Broker pay plans and recruitment bonuses will be under a brighter spotlight, thanks to the DOL’s final fiduciary rule.

The rule will require some additional public disclosures of broker pay plans, recruitment and retention bonuses, and revenue-sharing payments.

Under provisions for using the best-interest contract (BIC) exemption (which enables advisors to continue using commission products that would otherwise be considered to pose conflicts of interest), financial firms will have to make public web-based disclosures about brokers’ pay plans, including a “fair description of any payout or compensation grids,” according to the explanation that accompanies the BIC rule.

Disclosing a “broad range of compensation structures” applicable to all advisors at a firm “would not be sufficient if in fact there are material differences among advisor compensation,” the DOL says. (The pay of individual advisors would not be disclosed.)
Firms would also have to disclose recruitment and retention incentives offered to brokers.

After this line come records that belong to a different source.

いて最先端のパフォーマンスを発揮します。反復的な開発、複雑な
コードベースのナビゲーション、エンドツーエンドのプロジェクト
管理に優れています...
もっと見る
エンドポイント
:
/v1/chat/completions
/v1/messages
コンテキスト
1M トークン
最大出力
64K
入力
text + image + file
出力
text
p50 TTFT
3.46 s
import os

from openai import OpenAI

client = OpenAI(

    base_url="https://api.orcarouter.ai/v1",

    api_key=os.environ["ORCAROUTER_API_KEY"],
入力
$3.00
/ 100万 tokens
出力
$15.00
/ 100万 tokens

“These disclosures need not contain amounts paid to specific individuals, but instead should be a reasonable description of the incentives paid and factors considered by the financial institution,” the rule states.

Other incentives, including both cash and non-cash compensation or awards paid to reps for recommending particular product manufacturers or investments, would have to be made public.
So, too, would more details on revenue-sharing payments from product sponsors.

To make the various disclosures, firms may use dollar amounts, percentages, formulas or “other means reasonably calculated to present a materially accurate description of the arrangements” and the “magnitude” of the conflicts, the rule says.

The DOL hasn’t given specifics on how much detail it wants in web-based disclosures, said ERISA lawyer Fred Reish, a partner at Drinker Biddle & Reath.

But the DOL says the information would have to be specific enough for investors and advisors to analyze and comparison shop, Reish says.

“Different people could argue over what that means, but since the burden of proof will be on the broker-dealer, I assume that most will take conservative positions and disclose in some detail,” he said.

That means firms will have to go beyond what they do now.

Few if any firms currently disclose any specifics about their broker pay plans or particular sales incentives.

“To the extent commissions can still drive behavior,” pay plans should be disclosed, said recruiter Danny Sarch of Leitner Sarch Consultants.

Recruitment and retention deals are also not disclosed. A pending Finra rule will require that clients be given a Finra-produced document encouraging them to ask about financial incentives their broker received for moving to a new firm. But no specifics are required, and the rule does not apply to retention deals.

As it does with revenue-sharing and other similar payments from manufacturers, the DOL wants expanded disclosures.

Most brokerage firms currently disclose the maximum revenue-sharing amounts they receive by product category, but nothing about particular vendors.

The DOL says such broad categorical disclosure “covering all mutual funds, or insurance products, for example, would not be sufficiently detailed” unless the financial institution had the same deals with all providers.

That provision could reveal some major differences that providers pay.

One firm that does disclose details about revenue-sharing deals is Edward Jones. On the low end, American Funds pays Jones 2.5 basis points on fund assets held at the firm, while a number of other providers pay up to 13 basis points.

Jones agreed to make the detailed disclosures as part of a 2004 settlement with the SEC.

Firms will also have to include a statement on their websites about how revenue-sharing arrangements impact advisor compensation and mention benefits provided to product manufacturers from the payments.